What the task asks >> Output all of the lines below exactly, and leave out each image.

Given data >>

--------------------

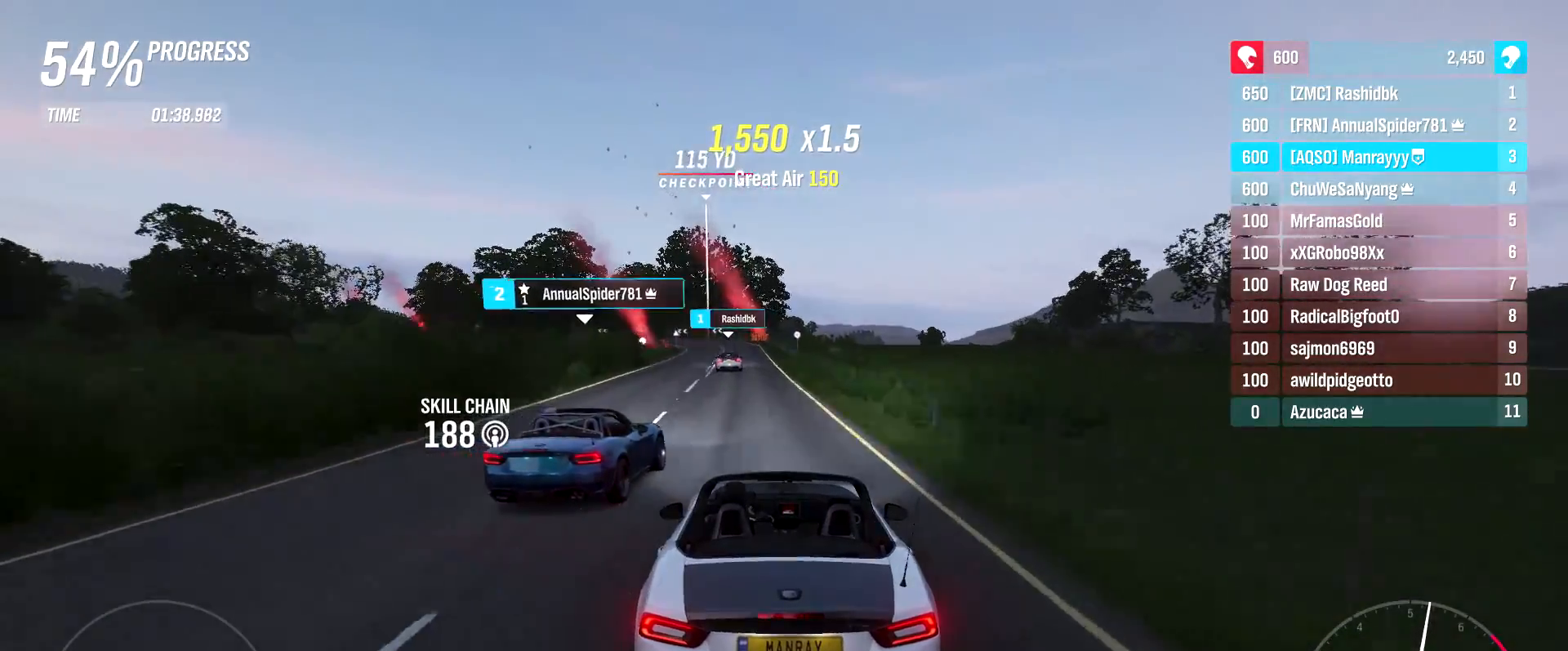
{"buttons": [], "left_stick": "left", "right_stick": "center", "events": [[50, "X", "down"], [67, "left_stick", "left"], [167, "X", "up"], [267, "left_stick", "center"], [383, "left_stick", "left"]]}
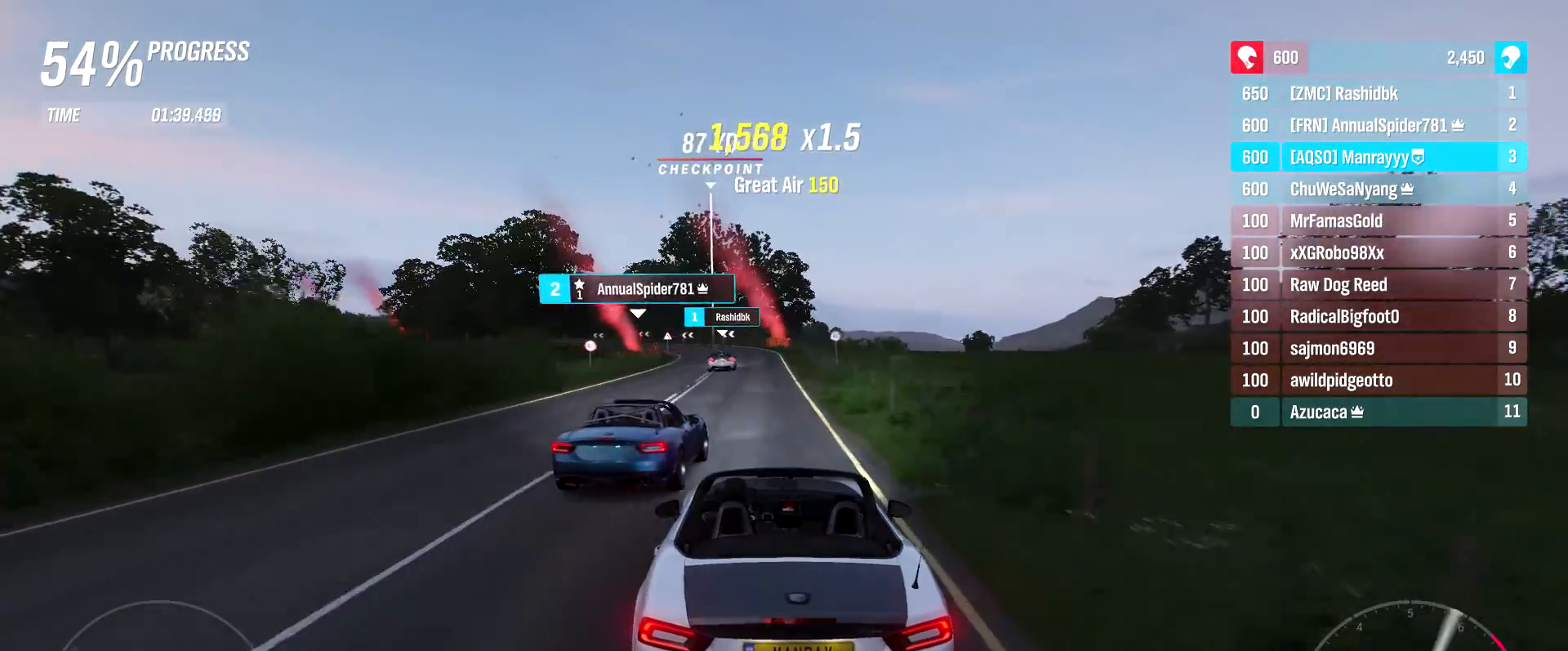
{"buttons": [], "left_stick": "center", "right_stick": "center", "events": [[50, "left_stick", "center"], [167, "X", "down"], [267, "X", "up"], [267, "left_stick", "left"], [450, "left_stick", "center"]]}
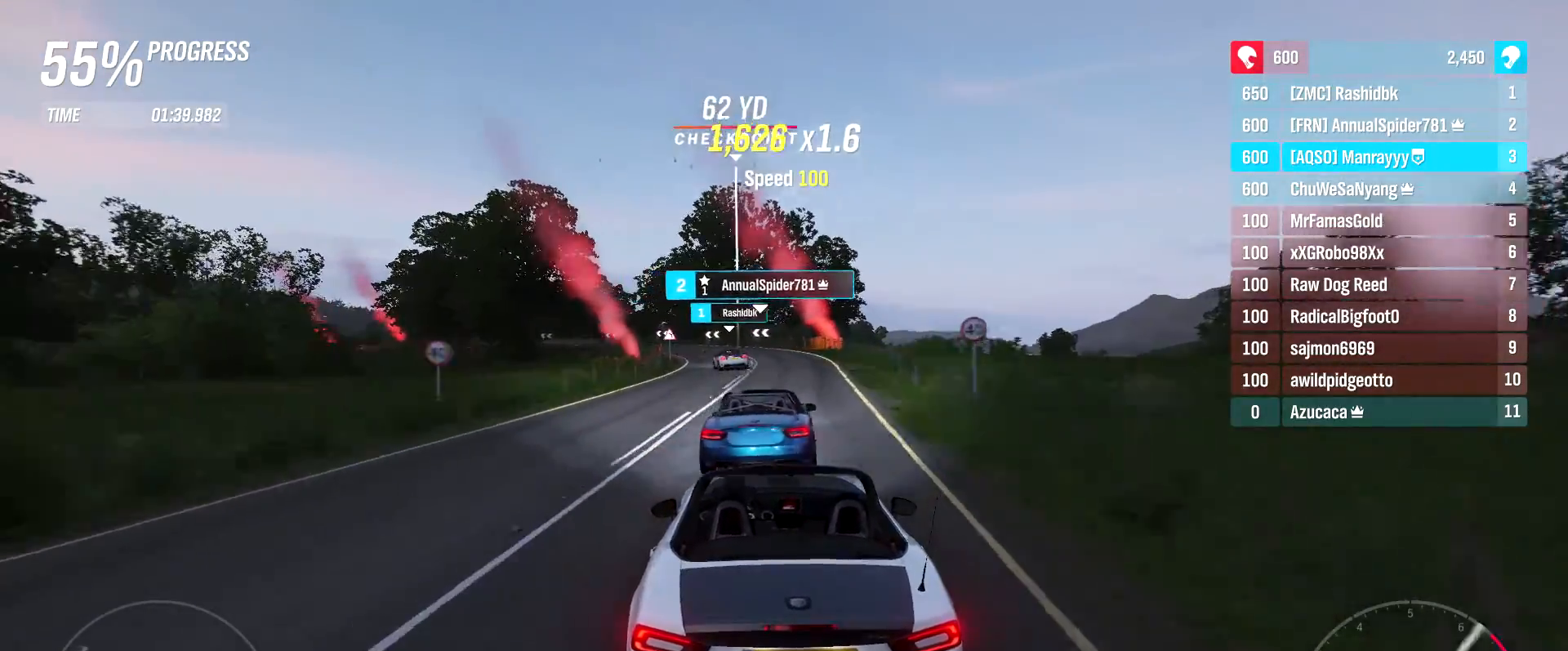
{"buttons": [], "left_stick": "center", "right_stick": "center", "events": [[33, "left_stick", "left"], [367, "left_stick", "center"]]}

--------------------

Exercise solution >>
{"buttons": [], "left_stick": "left", "right_stick": "center", "events": [[50, "X", "down"], [67, "left_stick", "left"], [167, "X", "up"], [267, "left_stick", "center"], [383, "left_stick", "left"]]}
{"buttons": [], "left_stick": "center", "right_stick": "center", "events": [[50, "left_stick", "center"], [167, "X", "down"], [267, "X", "up"], [267, "left_stick", "left"], [450, "left_stick", "center"]]}
{"buttons": [], "left_stick": "center", "right_stick": "center", "events": [[33, "left_stick", "left"], [367, "left_stick", "center"]]}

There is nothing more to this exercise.